Let \(R\ge 1\) and let \(U\subset B(R)\) be a non-empty open subset of \(\mathbb {R}^{2}\). Then for any \(\eta >18\) there exist \(C_{19}=C_{19}(X,\gamma ,R)>0\), \(C_{20}=C_{20}(X,\gamma ,R,\eta )>0\) and \(t_{1}(U)=t_{1}(X,\gamma ,\eta ,U)\in \bigl (0,\frac{1}{2}\bigr ]\) such that

$$\begin{aligned} Z_{U}(t)&\le C_{19}M(U)t^{-1}\log (t^{-1}), \qquad \qquad \forall t\in \bigl (0,\tfrac{1}{2}\bigr ],\end{aligned}$$
(6.9)
$$\begin{aligned} Z_{U}(t)&\ge C_{20}M(U)t^{-1} \bigl (\log (t^{-1})\bigr )^{-\eta }, \qquad \forall t\in (0,t_{1}(U)]. \end{aligned}$$
(6.10)

In particular,

$$\begin{aligned} \lim _{t \downarrow 0} \frac{2\log Z_U(t)}{-\log t}=2. \end{aligned}$$
(6.11)

Proof

(6.11) is a direct consequence of (6.9) and (6.10), and (6.9) is immediate from the inequality \(p^{U}_{t}(x,x)\le p_{t}(x,x)\) and the on-diagonal part of the upper bound in Theorem 1.2. Thus it remains to verify (6.10).
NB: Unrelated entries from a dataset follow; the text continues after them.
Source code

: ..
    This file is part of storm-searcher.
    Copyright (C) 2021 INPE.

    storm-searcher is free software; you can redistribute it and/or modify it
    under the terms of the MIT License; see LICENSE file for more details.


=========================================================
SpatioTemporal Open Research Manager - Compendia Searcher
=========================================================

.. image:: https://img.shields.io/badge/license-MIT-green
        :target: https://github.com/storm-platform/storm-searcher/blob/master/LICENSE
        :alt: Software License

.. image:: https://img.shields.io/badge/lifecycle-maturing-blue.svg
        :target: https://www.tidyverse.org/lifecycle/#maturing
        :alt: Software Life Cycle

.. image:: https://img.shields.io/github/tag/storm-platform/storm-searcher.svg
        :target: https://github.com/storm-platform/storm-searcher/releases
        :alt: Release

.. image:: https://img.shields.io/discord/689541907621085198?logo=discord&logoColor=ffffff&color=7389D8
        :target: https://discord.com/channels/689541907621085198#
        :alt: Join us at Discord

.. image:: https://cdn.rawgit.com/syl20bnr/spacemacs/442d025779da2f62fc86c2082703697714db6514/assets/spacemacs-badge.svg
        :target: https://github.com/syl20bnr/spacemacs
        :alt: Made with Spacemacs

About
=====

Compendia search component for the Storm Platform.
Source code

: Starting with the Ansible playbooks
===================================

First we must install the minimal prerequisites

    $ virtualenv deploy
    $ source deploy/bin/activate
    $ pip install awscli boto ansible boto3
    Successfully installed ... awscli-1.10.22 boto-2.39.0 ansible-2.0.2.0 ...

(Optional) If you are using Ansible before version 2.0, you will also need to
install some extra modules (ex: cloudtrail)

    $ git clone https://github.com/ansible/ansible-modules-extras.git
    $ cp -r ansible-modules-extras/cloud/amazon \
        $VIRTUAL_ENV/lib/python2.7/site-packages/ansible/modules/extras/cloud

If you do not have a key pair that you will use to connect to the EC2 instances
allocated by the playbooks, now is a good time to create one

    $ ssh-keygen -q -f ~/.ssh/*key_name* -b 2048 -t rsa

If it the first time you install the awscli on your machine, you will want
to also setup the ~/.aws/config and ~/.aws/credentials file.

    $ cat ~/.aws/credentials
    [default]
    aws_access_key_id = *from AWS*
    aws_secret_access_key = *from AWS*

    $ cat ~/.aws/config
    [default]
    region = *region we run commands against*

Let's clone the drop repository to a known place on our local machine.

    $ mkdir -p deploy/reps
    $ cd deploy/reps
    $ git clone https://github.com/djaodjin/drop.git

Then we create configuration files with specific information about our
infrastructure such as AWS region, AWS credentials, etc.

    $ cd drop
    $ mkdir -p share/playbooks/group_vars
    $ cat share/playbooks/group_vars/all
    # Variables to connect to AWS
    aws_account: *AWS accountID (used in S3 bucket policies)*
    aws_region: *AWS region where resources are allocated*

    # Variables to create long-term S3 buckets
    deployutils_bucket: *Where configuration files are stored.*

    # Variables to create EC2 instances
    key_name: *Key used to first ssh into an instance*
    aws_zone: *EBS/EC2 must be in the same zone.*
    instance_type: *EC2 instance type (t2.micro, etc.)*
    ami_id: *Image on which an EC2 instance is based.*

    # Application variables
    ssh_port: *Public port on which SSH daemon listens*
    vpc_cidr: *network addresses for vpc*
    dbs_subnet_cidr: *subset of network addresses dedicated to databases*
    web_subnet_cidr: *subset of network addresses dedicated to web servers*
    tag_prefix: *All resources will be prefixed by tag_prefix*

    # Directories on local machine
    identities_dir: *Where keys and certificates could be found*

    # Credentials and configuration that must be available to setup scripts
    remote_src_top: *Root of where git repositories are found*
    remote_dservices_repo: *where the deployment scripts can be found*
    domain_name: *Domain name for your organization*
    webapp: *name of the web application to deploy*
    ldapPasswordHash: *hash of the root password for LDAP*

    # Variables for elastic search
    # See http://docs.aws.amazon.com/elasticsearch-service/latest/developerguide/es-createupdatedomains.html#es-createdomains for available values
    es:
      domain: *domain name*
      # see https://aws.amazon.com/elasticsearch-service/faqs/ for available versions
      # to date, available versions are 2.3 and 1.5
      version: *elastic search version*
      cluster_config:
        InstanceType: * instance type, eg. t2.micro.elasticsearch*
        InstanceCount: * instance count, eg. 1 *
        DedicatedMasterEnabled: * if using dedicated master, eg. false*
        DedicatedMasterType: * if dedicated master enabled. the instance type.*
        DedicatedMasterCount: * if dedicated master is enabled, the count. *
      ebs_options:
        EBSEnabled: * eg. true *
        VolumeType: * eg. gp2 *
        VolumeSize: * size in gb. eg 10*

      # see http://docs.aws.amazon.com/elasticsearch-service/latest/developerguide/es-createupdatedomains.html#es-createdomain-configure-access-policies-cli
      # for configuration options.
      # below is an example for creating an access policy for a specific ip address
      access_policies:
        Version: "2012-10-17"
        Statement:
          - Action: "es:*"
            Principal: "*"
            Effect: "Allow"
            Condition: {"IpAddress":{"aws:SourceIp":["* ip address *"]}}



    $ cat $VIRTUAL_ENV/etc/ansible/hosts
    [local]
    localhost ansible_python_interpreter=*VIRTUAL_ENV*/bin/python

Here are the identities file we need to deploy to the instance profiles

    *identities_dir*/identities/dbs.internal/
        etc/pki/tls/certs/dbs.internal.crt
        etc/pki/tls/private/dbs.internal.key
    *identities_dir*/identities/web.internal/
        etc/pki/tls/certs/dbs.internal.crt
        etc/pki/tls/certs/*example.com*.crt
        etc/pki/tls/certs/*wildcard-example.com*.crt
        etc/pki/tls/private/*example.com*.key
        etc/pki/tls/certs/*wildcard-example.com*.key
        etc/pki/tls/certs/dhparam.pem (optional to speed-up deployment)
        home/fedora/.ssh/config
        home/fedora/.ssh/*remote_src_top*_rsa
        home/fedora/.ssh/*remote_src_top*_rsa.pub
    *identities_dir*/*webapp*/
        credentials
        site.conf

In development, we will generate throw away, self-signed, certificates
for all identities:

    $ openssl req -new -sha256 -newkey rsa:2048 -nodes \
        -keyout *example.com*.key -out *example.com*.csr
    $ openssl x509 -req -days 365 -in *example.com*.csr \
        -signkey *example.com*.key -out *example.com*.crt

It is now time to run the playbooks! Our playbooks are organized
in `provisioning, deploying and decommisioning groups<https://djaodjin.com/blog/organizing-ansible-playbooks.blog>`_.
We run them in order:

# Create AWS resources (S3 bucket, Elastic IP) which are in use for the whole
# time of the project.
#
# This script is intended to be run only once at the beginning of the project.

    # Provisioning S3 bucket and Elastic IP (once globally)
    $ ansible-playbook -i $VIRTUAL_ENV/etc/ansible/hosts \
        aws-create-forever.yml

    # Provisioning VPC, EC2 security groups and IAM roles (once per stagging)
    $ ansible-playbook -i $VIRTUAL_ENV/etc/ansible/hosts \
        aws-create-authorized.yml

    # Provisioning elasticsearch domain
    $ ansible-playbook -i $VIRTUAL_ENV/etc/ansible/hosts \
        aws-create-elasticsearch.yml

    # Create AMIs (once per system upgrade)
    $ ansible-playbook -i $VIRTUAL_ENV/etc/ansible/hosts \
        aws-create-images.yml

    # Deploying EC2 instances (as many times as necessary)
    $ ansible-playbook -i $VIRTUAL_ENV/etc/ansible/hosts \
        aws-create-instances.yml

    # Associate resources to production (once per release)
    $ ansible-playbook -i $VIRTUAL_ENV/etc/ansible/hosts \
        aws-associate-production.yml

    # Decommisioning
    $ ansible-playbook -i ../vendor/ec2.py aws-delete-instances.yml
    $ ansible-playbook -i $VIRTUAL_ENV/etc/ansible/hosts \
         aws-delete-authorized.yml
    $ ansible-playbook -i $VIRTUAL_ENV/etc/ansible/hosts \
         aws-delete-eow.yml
We may assume that \(R=R(U):=\sup _{x\in U}|x|\). Let \(\eta >18\), let \(C_{15}=C_{15}(X,\gamma ,R,\eta )>0\) be as in Theorem 6.1 and define an upper semi-continuous function \(t_{U}:U\rightarrow \bigl [0,\frac{1}{2}\bigr ]\) by

$$\begin{aligned} t_{U}(x):=\inf \bigl \{t\in \bigl (0,\tfrac{1}{2}\bigr ]:\, t\bigl (\log (t^{-1})\bigr )^{\eta }p^{U}_{t}(x,x)<C_{15}\bigr \} \qquad (\inf \emptyset :=\tfrac{1}{2}). \end{aligned}$$
(6.12)

Then \(t_{U}(x)>0\) for M-a.e. \(x\in U\) by Theorem 6.1 and therefore there exists \(t_{1}=t_{1}(X,\gamma ,\eta ,U)\in \bigl (0,\frac{1}{2}\bigr ]\) such that \(M\bigl (t_{U}^{-1}\bigl (\bigl [t_{1},\frac{1}{2}\bigr ]\bigr )\bigr )\ge \frac{1}{2}M(U)\). Now for each \(t\in (0,t_{1}]\), \(p^{U}_{t}(x,x)\ge C_{15}t^{-1}\bigl (\log (t^{-1})\bigr )^{-\eta }\) for any \(x\in t_{U}^{-1}\bigl (\bigl [t_{1},\frac{1}{2}\bigr ]\bigr )\) by \(t\le t_{1}\le t_{U}(x)\) and (6.12), and hence

$$\begin{aligned} Z_{U}(t)\ge \int _{t_{U}^{-1}([t_{1},\frac{1}{2}])}p^{U}_{t}(x,x)\,M(dx)&\ge C_{15}t^{-1} \bigl (\log (t^{-1})\bigr )^{-\eta }M \bigl (t_{U}^{-1}\bigl (\bigl [t_{1},\tfrac{1}{2}\bigr ]\bigr )\bigr )\\&\ge \tfrac{1}{2}C_{15}M(U)t^{-1}\bigl (\log (t^{-1})\bigr )^{-\eta }, \end{aligned}$$

proving (6.10). \(\square \)

Remark 6.11

It is unknown to the authors whether the eigenvalue counting function \(N_U(\lambda ):=\# \{n\in \mathbb N:\, \lambda _n(U) \le \lambda \}\) satisfies the counterparts of (6.9), (6.10) and (6.11).